Put every nonblank line of the rows below into a Markdown table with two columns, Number and Line, and leave the pictures out.

-.-.-

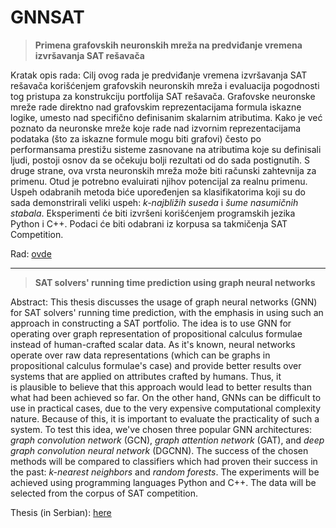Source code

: # GNNSAT

> **Primena grafovskih neuronskih mreža na predviđanje vremena izvršavanja SAT rešavača**

Kratak opis rada: Cilj ovog rada je predviđanje vremena izvršavanja SAT rešavača korišćenjem grafovskih neuronskih mreža i evaluacija pogodnosti tog pristupa za konstrukciju portfolija SAT rešavača. Grafovske neuronske mreže rade direktno nad grafovskim reprezentacijama formula iskazne logike, umesto nad specifično definisanim skalarnim atributima. Kako je već poznato da neuronske mreže koje rade nad izvornim reprezentacijama podataka (što za iskazne formule mogu biti grafovi) često po performansama prestižu sisteme zasnovane na atributima koje su definisali ljudi, postoji osnov da se očekuju bolji rezultati od do sada postignutih. S druge strane, ova vrsta neuronskih mreža može biti računski zahtevnija za primenu. Otud je potrebno evaluirati njihov potencijal za realnu primenu. Uspeh odabranih metoda biće upoređenjen sa klasifikatorima koji su do sada demonstrirali veliki uspeh: _k-najbližih suseda_ i _šume nasumičnih stabala_. Eksperimenti će biti izvršeni korišćenjem programskih jezika Python i C++. Podaci će biti odabrani iz korpusa sa takmičenja SAT Competition.

Rad: [ovde](http://www.racunarstvo.matf.bg.ac.rs/MasterRadovi/2020_06_02_NikolaAjzenhamer/rad.pdf)

---

> **SAT solvers' running time prediction using graph neural networks**

Abstract: This thesis discusses the usage of graph neural networks (GNN) for SAT solvers' running time prediction, with the emphasis in using such an approach in constructing a SAT portfolio. The idea is to use GNN for operating over graph representation of propositional calculus formulae instead of human-crafted scalar data. As it's known, neural networks operate over raw data representations (which can be graphs in propositional calculus formulae's case) and provide better results over systems that are applied on attributes crafted by humans. Thus, it is plausible to believe that this approach would lead to better results than what had been achieved so far. On the other hand, GNNs can be difficult to use in practical cases, due to the very expensive computational complexity nature. Because of this, it is important to evaluate the practicality of such a system. To test this idea, we've chosen three popular GNN architectures: _graph convolution network_ (GCN), _graph attention network_ (GAT), and _deep graph convolution neural network_ (DGCNN). The success of the chosen methods will be compared to classifiers which had proven their success in the past: _k-nearest neighbors_ and _random forests_. The experiments will be achieved using programming languages Python and C++. The data will be selected from the corpus of SAT competition.

Thesis (in Serbian): [here](http://www.racunarstvo.matf.bg.ac.rs/MasterRadovi/2020_06_02_NikolaAjzenhamer/rad.pdf)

-.-.-

Reply to the task:
| Number | Line |
|---|---|
| 1 | Source code |
| 2 | : # GNNSAT |
| 3 | > **Primena grafovskih neuronskih mreža na predviđanje vremena izvršavanja SAT rešavača** |
| 4 | Kratak opis rada: Cilj ovog rada je predviđanje vremena izvršavanja SAT rešavača korišćenjem grafovskih neuronskih mreža i evaluacija pogodnosti tog pristupa za konstrukciju portfolija SAT rešavača. Grafovske neuronske mreže rade direktno nad grafovskim reprezentacijama formula iskazne logike, umesto nad specifično definisanim skalarnim atributima. Kako je već poznato da neuronske mreže koje rade nad izvornim reprezentacijama podataka (što za iskazne formule mogu biti grafovi) često po performansama prestižu sisteme zasnovane na atributima koje su definisali ljudi, postoji osnov da se očekuju bolji rezultati od do sada postignutih. S druge strane, ova vrsta neuronskih mreža može biti računski zahtevnija za primenu. Otud je potrebno evaluirati njihov potencijal za realnu primenu. Uspeh odabranih metoda biće upoređenjen sa klasifikatorima koji su do sada demonstrirali veliki uspeh: _k-najbližih suseda_ i _šume nasumičnih stabala_. Eksperimenti će biti izvršeni korišćenjem programskih jezika Python i C++. Podaci će biti odabrani iz korpusa sa takmičenja SAT Competition. |
| 5 | Rad: [ovde](http://www.racunarstvo.matf.bg.ac.rs/MasterRadovi/2020_06_02_NikolaAjzenhamer/rad.pdf) |
| 6 | --- |
| 7 | > **SAT solvers' running time prediction using graph neural networks** |
| 8 | Abstract: This thesis discusses the usage of graph neural networks (GNN) for SAT solvers' running time prediction, with the emphasis in using such an approach in constructing a SAT portfolio. The idea is to use GNN for operating over graph representation of propositional calculus formulae instead of human-crafted scalar data. As it's known, neural networks operate over raw data representations (which can be graphs in propositional calculus formulae's case) and provide better results over systems that are applied on attributes crafted by humans. Thus, it is plausible to believe that this approach would lead to better results than what had been achieved so far. On the other hand, GNNs can be difficult to use in practical cases, due to the very expensive computational complexity nature. Because of this, it is important to evaluate the practicality of such a system. To test this idea, we've chosen three popular GNN architectures: _graph convolution network_ (GCN), _graph attention network_ (GAT), and _deep graph convolution neural network_ (DGCNN). The success of the chosen methods will be compared to classifiers which had proven their success in the past: _k-nearest neighbors_ and _random forests_. The experiments will be achieved using programming languages Python and C++. The data will be selected from the corpus of SAT competition. |
| 9 | Thesis (in Serbian): [here](http://www.racunarstvo.matf.bg.ac.rs/MasterRadovi/2020_06_02_NikolaAjzenhamer/rad.pdf) |